Quiz items based on charts
%%

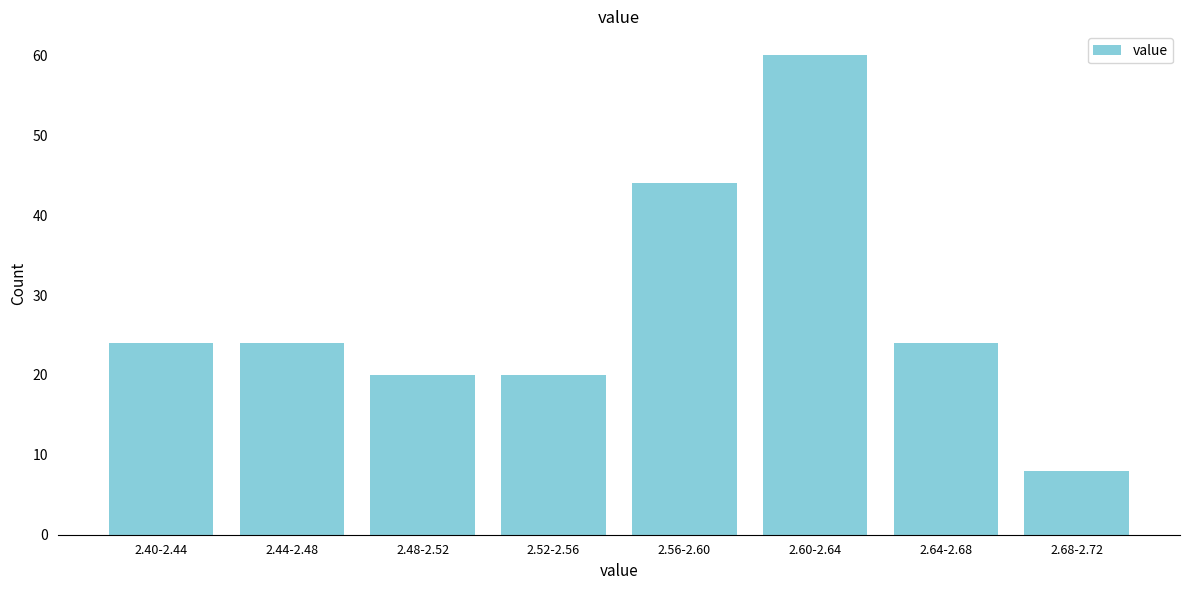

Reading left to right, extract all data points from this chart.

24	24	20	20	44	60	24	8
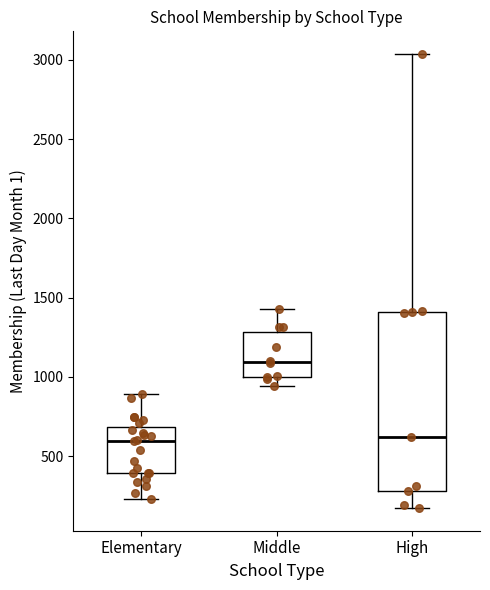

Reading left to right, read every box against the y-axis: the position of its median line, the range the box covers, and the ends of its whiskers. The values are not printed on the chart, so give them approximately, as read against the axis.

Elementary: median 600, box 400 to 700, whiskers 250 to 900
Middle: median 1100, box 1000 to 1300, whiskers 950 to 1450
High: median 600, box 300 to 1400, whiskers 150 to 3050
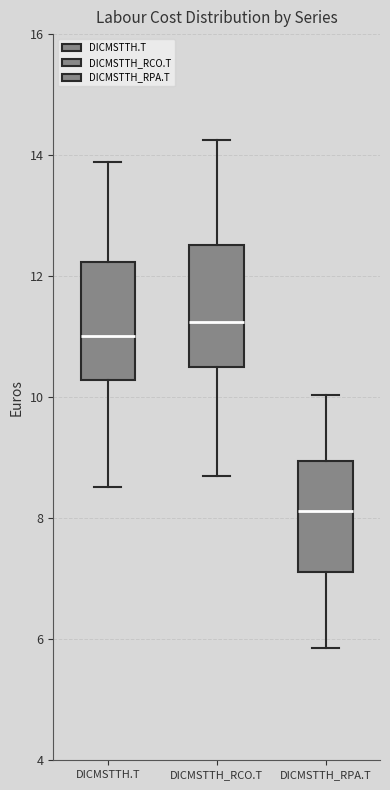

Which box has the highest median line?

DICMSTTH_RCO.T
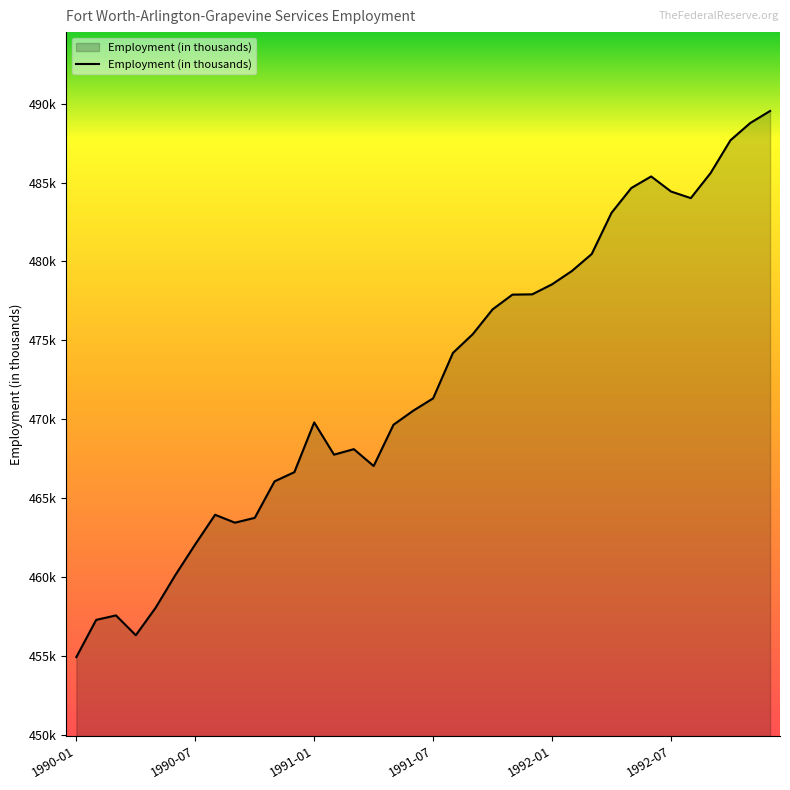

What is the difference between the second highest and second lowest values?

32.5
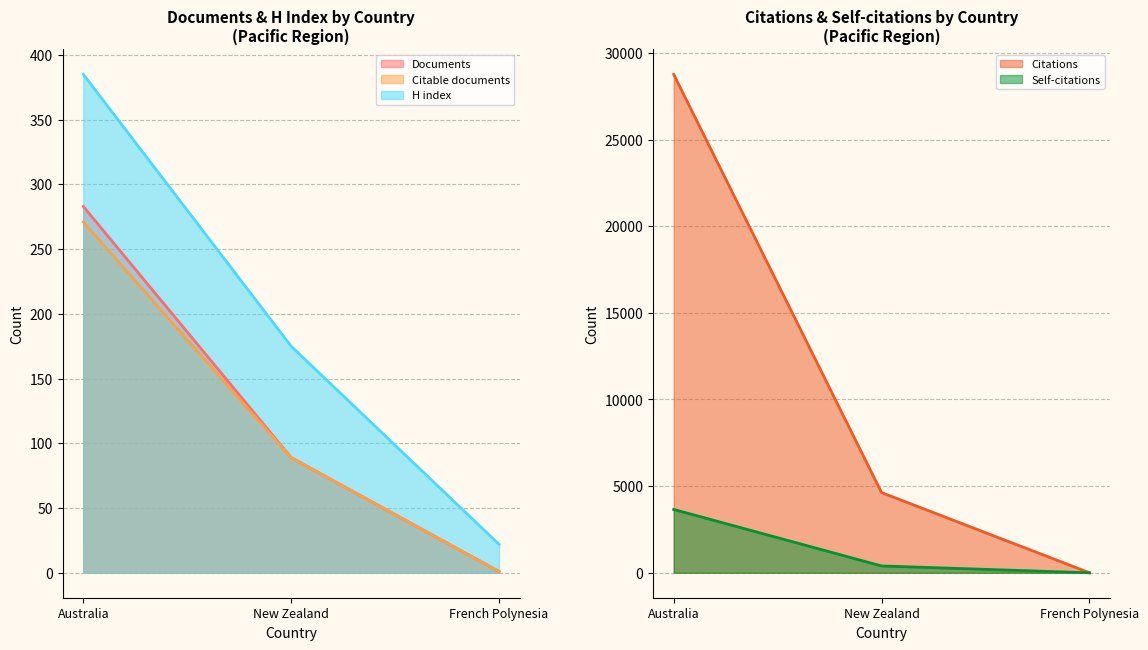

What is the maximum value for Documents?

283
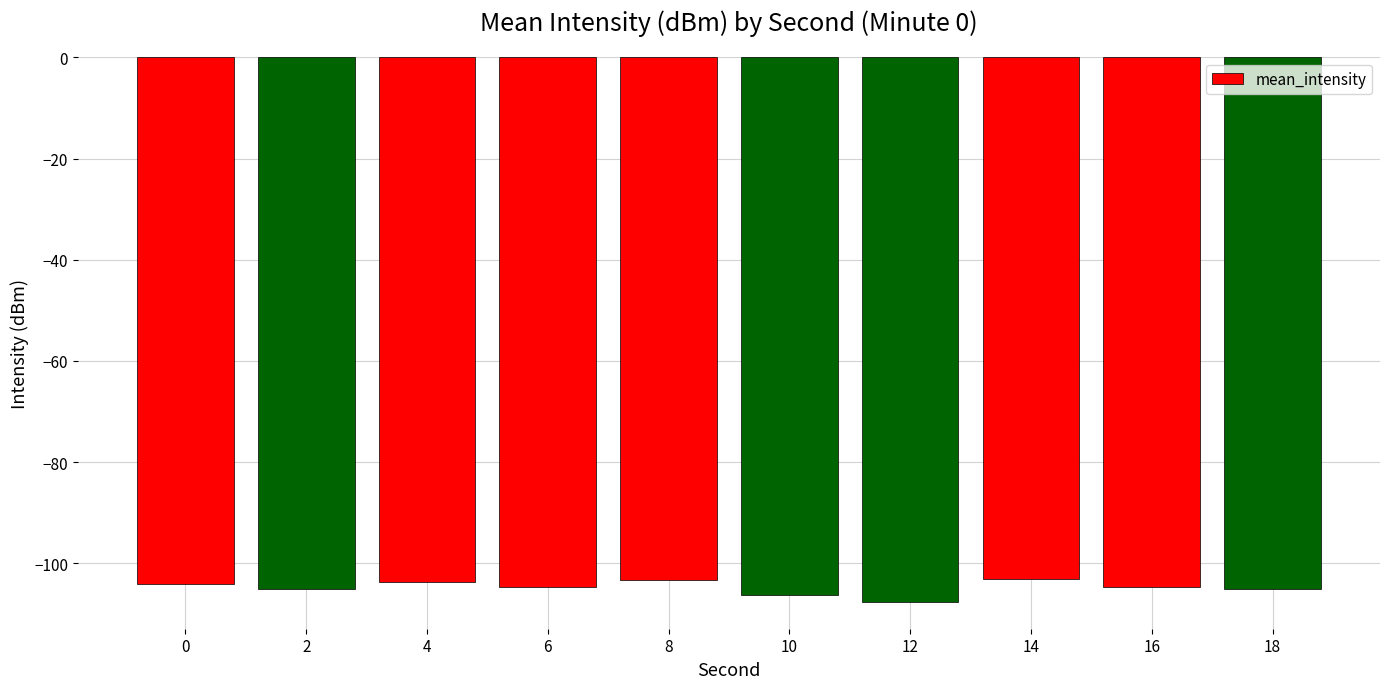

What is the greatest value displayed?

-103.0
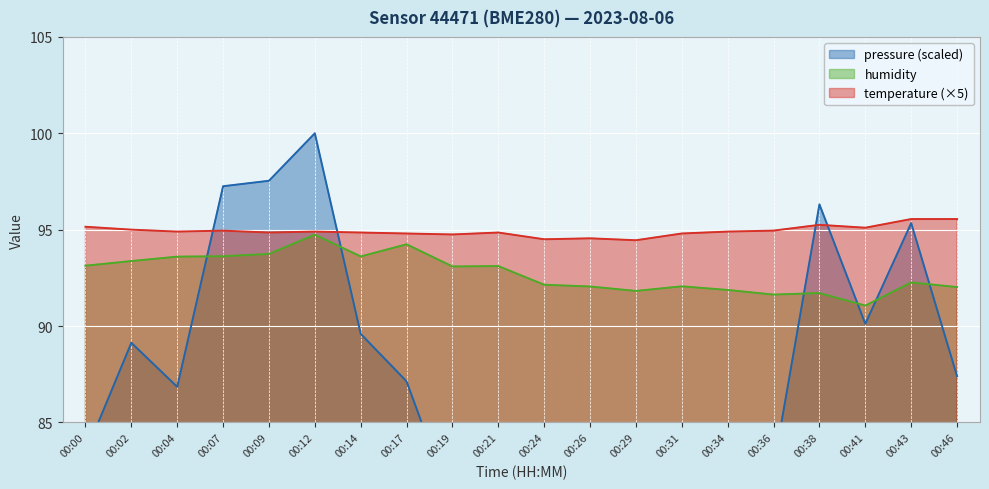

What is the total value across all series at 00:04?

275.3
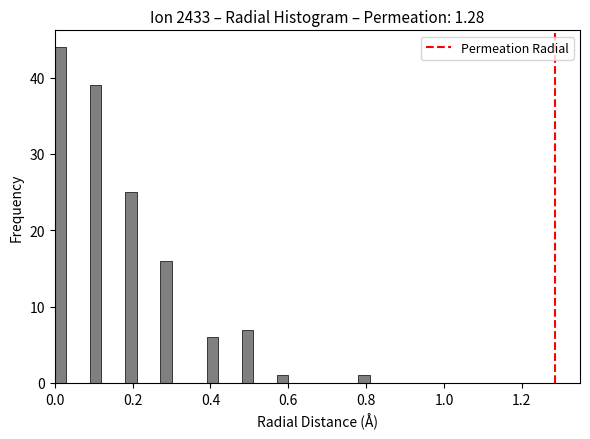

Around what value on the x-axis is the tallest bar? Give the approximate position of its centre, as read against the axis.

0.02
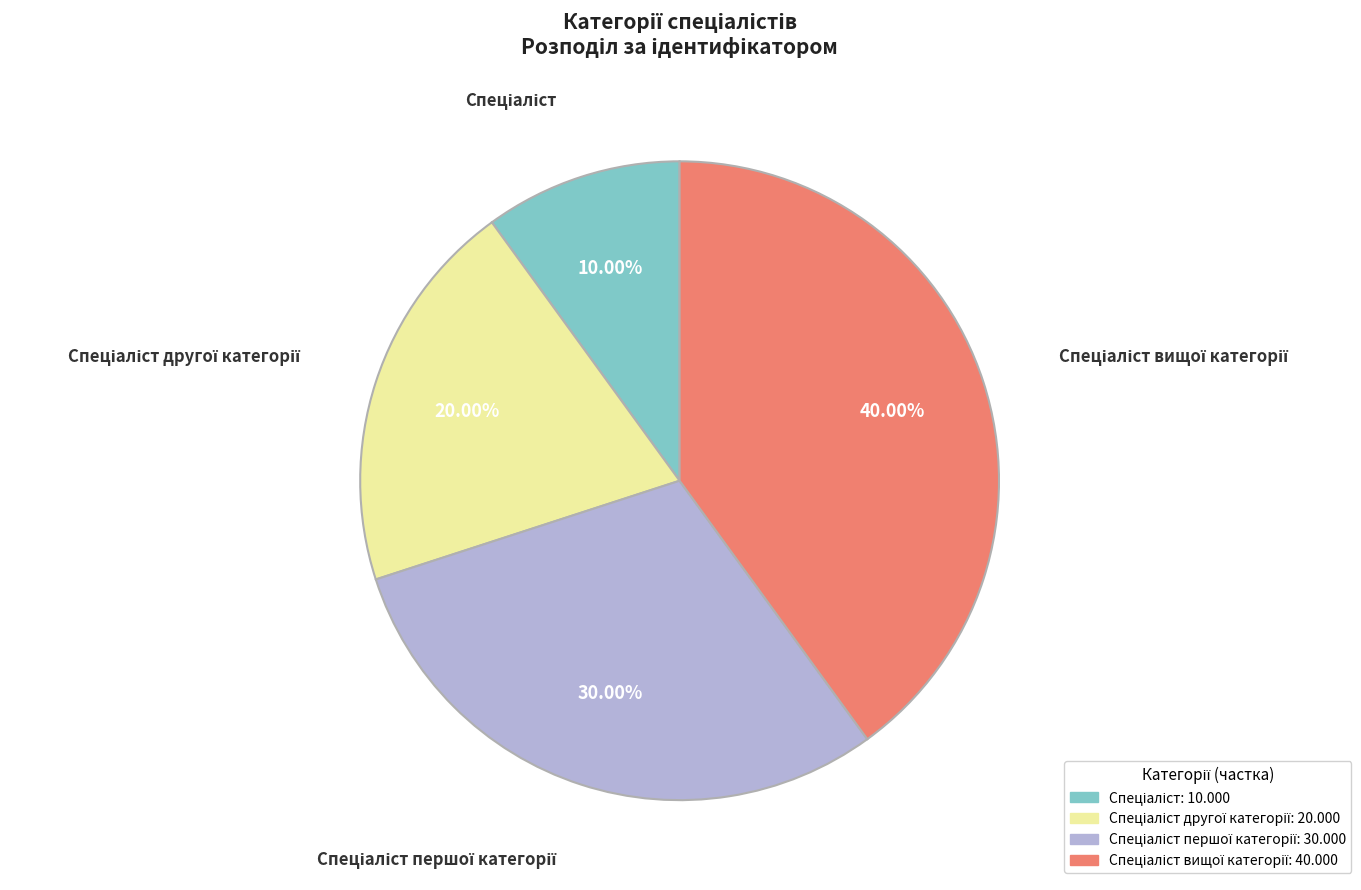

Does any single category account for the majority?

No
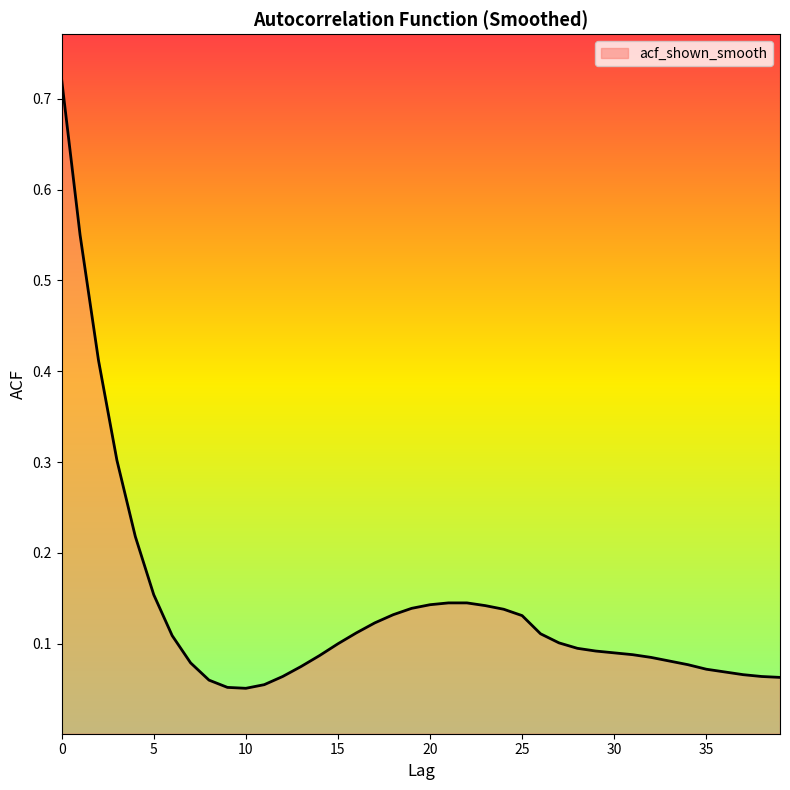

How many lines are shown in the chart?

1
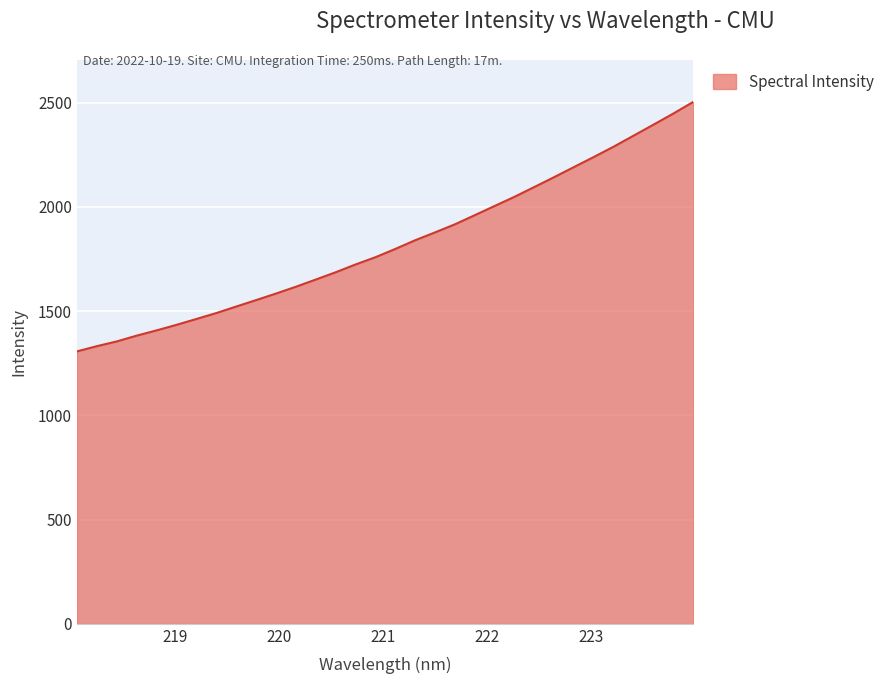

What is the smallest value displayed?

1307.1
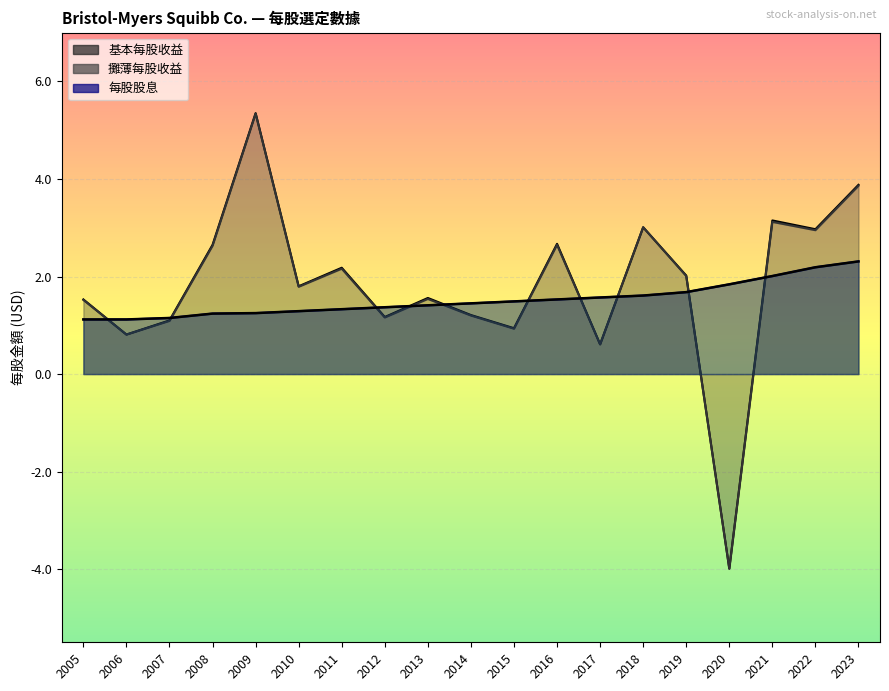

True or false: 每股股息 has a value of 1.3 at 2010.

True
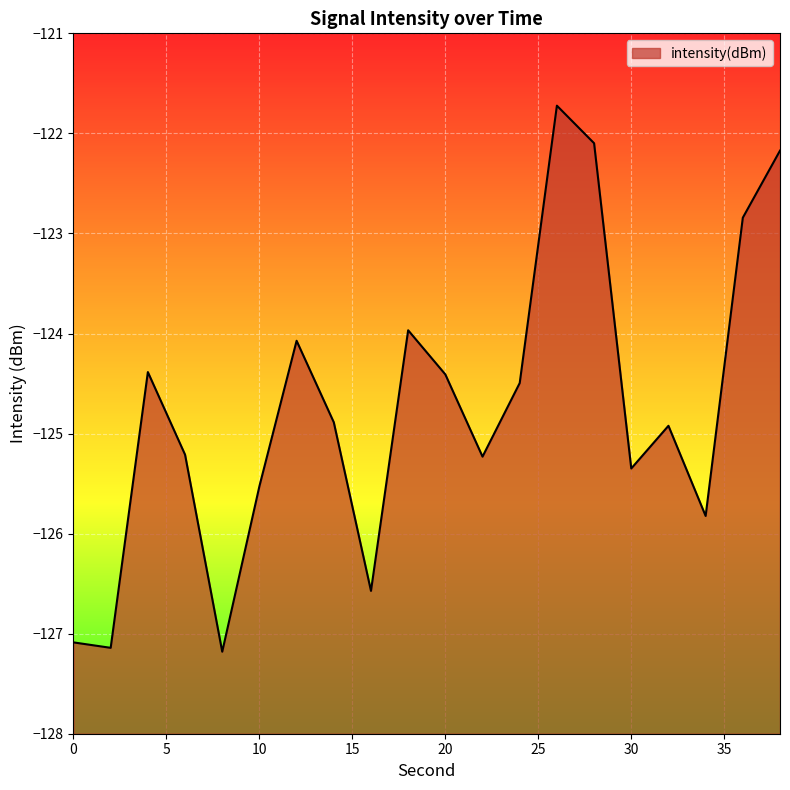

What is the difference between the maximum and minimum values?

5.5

%%

Show every line of the listing above that contains the string "True", copying each one in full.

True or false: 每股股息 has a value of 1.3 at 2010.
True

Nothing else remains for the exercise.